74% of technologists report that digital transformation projects, which would typically take more than a year to be approved, have been signed off in a matter of weeks.
71% point to digital transformation projects that have been implemented within weeks rather than the months or years it would have taken before the pandemic.
65% of technologists report they have already implemented digital transformation projects during the pandemic that were previously dismissed as unnecessary.
“We saw two years of digital transformation in two months,” says Microsoft CEO Satya Nadella.
Managing frequent website glitches is the biggest difficulty faced by IT professionals during COVID-19. The website glitches are accompanied by a lack of visibility and its repercussions on the customers, keeping check of mean time to resolution (MTTR) with remote IT support.
Pre-COVID, maintaining a pleasant customer experience was one of the important factors for businesses, however, during COVID, customer experience eclipsed other differentiators including – price, brand value, benefits, products, quality, etc. and is on the top.
Some substantiating numbers are:
67% of customers claim unpleasant experiences as a reason for churn.
And not just that, 91% of non-complainers just leave, and 13% of them tell 15 more people about their bad experience.
Owing to these unpleasant downfalls, IT professionals are in need of accurate data to make informed decisions. And without one, they claim to be making blind-folded decisions that could prove them guilty later.

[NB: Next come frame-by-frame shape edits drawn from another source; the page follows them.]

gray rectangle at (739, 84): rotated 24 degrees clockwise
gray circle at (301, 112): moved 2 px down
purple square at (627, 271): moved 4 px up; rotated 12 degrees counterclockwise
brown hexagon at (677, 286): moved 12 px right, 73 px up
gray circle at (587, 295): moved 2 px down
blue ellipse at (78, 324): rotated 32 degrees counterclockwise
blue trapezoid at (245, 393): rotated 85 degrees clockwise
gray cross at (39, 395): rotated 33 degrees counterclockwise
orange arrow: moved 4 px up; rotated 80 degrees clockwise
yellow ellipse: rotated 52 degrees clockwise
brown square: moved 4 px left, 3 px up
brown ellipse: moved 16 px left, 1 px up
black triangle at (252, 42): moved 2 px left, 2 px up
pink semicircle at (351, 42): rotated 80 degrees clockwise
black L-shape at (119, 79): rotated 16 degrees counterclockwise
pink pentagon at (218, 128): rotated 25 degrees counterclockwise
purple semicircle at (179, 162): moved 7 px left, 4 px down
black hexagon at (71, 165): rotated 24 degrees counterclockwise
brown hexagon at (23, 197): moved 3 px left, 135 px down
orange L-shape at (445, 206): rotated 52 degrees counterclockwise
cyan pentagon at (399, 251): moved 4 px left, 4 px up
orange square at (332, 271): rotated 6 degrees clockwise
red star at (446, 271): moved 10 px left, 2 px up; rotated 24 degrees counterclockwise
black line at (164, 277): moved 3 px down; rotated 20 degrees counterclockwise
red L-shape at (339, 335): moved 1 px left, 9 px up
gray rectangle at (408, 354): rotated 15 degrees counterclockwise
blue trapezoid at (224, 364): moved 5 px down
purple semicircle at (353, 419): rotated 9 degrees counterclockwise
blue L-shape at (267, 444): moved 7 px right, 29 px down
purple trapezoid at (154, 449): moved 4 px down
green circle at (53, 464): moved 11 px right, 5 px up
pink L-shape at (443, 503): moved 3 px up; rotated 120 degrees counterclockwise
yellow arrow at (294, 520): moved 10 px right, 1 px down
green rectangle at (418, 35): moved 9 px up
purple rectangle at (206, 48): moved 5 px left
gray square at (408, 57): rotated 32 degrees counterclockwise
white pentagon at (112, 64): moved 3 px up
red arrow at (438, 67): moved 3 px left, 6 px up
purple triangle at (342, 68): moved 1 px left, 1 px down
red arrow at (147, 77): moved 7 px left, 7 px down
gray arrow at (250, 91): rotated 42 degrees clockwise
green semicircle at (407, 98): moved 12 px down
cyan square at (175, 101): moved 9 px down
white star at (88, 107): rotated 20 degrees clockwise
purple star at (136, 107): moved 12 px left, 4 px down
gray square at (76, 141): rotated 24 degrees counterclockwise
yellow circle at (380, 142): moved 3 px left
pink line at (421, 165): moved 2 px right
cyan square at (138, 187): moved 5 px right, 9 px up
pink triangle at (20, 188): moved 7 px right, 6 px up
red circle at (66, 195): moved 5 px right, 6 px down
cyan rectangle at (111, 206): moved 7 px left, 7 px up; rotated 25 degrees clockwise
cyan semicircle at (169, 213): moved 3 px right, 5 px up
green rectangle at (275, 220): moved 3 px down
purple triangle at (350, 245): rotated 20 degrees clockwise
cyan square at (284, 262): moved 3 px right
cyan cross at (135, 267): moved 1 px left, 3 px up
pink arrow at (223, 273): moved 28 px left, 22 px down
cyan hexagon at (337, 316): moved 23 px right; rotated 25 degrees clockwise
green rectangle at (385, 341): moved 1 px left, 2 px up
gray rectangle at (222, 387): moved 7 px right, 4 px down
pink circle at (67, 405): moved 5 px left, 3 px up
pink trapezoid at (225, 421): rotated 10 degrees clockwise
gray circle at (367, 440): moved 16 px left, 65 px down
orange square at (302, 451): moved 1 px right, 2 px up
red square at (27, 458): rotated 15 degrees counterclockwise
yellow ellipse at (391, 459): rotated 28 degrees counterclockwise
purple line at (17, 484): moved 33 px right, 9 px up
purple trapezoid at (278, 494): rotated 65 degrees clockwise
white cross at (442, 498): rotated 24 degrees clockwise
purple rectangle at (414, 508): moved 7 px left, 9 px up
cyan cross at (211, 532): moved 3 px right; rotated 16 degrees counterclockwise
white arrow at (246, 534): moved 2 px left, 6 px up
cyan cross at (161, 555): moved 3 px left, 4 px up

With access to IT infrastructure and the digital stack, technologists will be able to drive innovation while businesses regain their composure from the pandemic.
Several digital techniques show emphasis on building new working ways. It has become a necessity to survive the present pandemic times as staff needs to handle incredibly immense workloads. IT professionals claim that COVID-19 has put crucial technology tightness in their business, and
At an individual level, 61% of technologists feel under more pressure at work than ever before.
It is in addition to the IT professionals doing tasks that were never a part of their job description.
The major setback in accelerating their digital approaches is the lack of resources and support systems. As most of them are involved in working on things which they have never done before, the situation has made them throw blind-folded decision darts to assess the performance of IT systems, network, software applications, etc. It has led them to compromise on providing seamless customer service. Besides, other components like accessing the information on the cloud, IoT systems, mobility, and other technologies are adding to the complexities of the IT infrastructure. The chaotic disposition of distributed systems, cloud-native is making troubleshooting difficult.
If not for COVID-19, IT professionals would have welcomed new vendors. But due to this pressing situation, the IT sector is preferring to deal only with the established and recognized vendors to remove the unwanted stress that would otherwise come with a new vendor.
Dealing with well-known vendors has given the technologists and IT staff to work on free or discounted software, support, services, and training.
The reliance on free software will mean that IT professionals must concentrate more on disaster recovery, app security, and work on solutions to provide flawless digital customer service.
On a bigger picture, IT professionals reckon that the pandemic is a canny call for their business – both pleasant and unpleasant. It has led to fastening the digital transformation, long-term resilience, cloud migration, remote IT support, and real-time data access and has redefined its priorities.
Technology companies are seizing every moment to understand how to react to this unprecedented changed market. Not to forget the inevitable surprises that are most likely to spring in the upcoming months.
Nevertheless, amidst all the turbulence and commotion, it is within the realms of IT sectors to discern new preferences, adapt to the changing priorities, and buying systems. The Tech companies that look at capitalizing on these trends will indeed be balanced more than ever to pioneer in the rebound.